The May 2024 Model AI Governance Framework for Generative AI is the principal reference. The PDPC's 2024 Advisory Guidelines apply where personal data is involved. The GenAI Evaluation Sandbox provides testing infrastructure. The Global AI Assurance Pilot (February 2025) is codifying technical testing norms internationally. Expect continued updates as the framework is treated explicitly as a "living document."

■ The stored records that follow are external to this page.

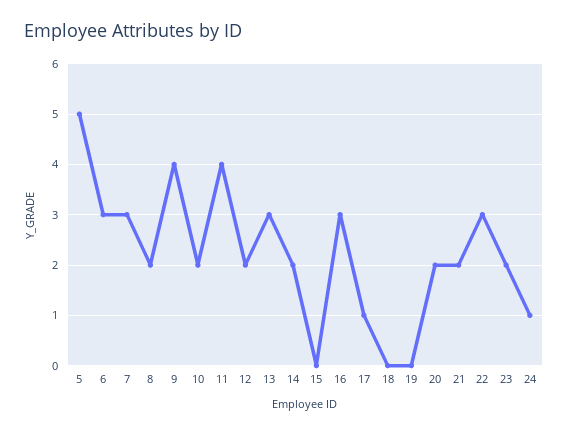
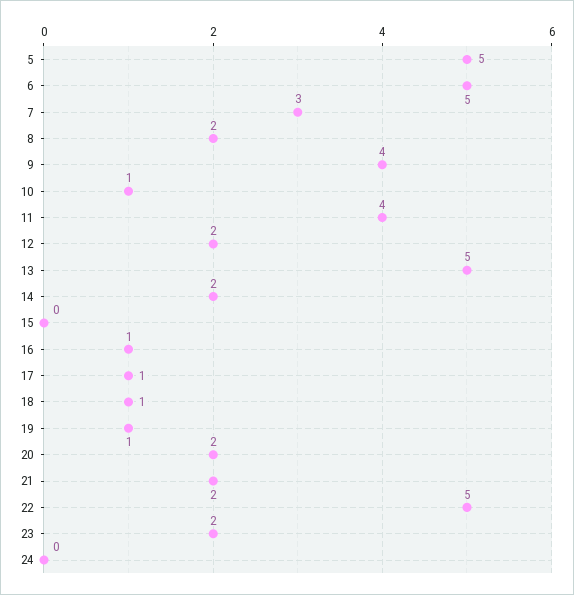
  {
    "5": 5,
-   "6": 3,
+   "6": 5,
    "7": 3,
    "8": 2,
    "9": 4,
-   "10": 2,
+   "10": 1,
    "11": 4,
    "12": 2,
-   "13": 3,
+   "13": 5,
    "14": 2,
    "15": 0,
-   "16": 3,
+   "16": 1,
    "17": 1,
-   "18": 0,
+   "18": 1,
-   "19": 0,
+   "19": 1,
    "20": 2,
    "21": 2,
-   "22": 3,
+   "22": 5,
    "23": 2,
-   "24": 1
+   "24": 0
  }

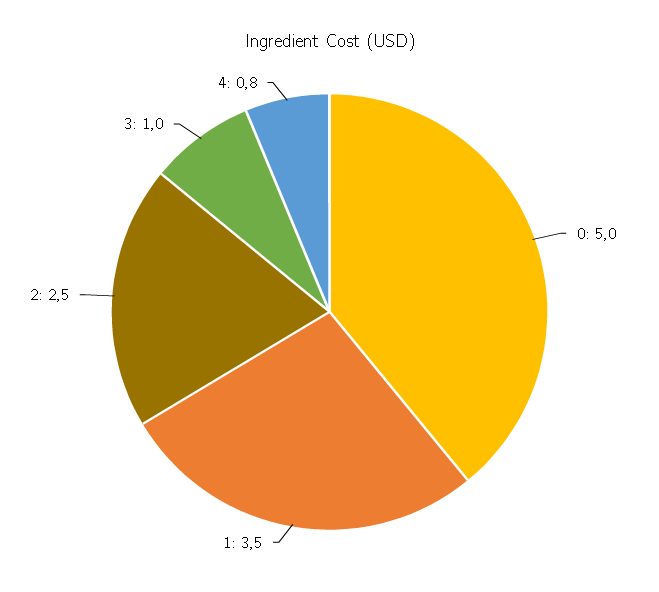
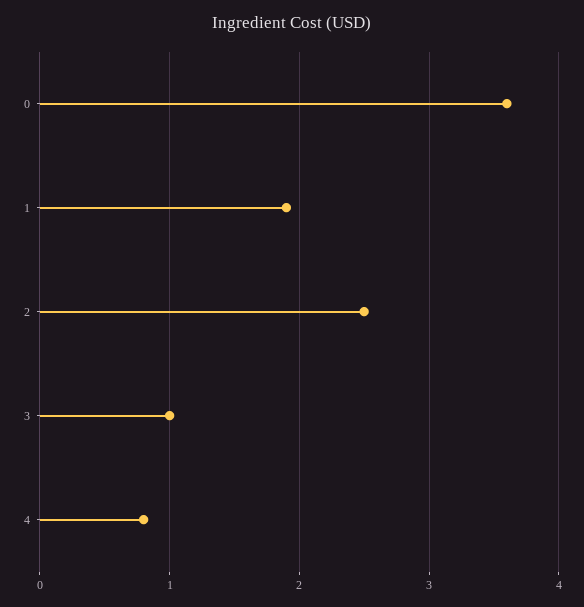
  {
-   "0": 5,
+   "0": 3.6,
-   "1": 3.5,
+   "1": 1.9,
    "2": 2.5,
    "3": 1,
    "4": 0.8
  }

What should businesses prioritise now?

PDPA compliance with the March 2024 Advisory Guidelines, alignment with the relevant Model AI Governance Framework (traditional or generative), AI Verify testing where appropriate, and a documented internal AI governance framework anchored on NIST AI RMF or ISO/IEC 42001. Track IMDA, PDPC, and MAS announcements as the framework continues to evolve.

The bottom line

Singapore's AI governance picture in 2026 is more developed than the older "Model Framework plus AI Verify" framing suggests. NAIS 2.0, the Generative AI Framework, the PDPC Advisory Guidelines, the Global AI Assurance Pilot, and the sovereign AI capability investments together create a dense ecosystem with binding statutes (PDPA, sectoral laws), authoritative guidance, and operational tooling that businesses can use to demonstrate compliance. The model remains voluntary at the AI-specific layer, but the practical effect is closer to mandatory than the "soft law" label implies, especially for organisations contracting with Singapore government, large platforms, or financial institutions. Build a governance programme that addresses PDPA obligations, the Model Framework expectations, AI Verify testing, and sectoral rules, and align it with NIST AI RMF or ISO/IEC 42001 for international interoperability. Watch for ongoing updates from IMDA and the AI Verify Foundation as the framework continues to evolve.


Last updated: April 2026. This article is educational content and is not legal advice. Singapore's AI governance landscape continues to evolve with updates from IMDA, PDPC, MAS, and the AI Verify Foundation. Consult qualified counsel before making compliance decisions.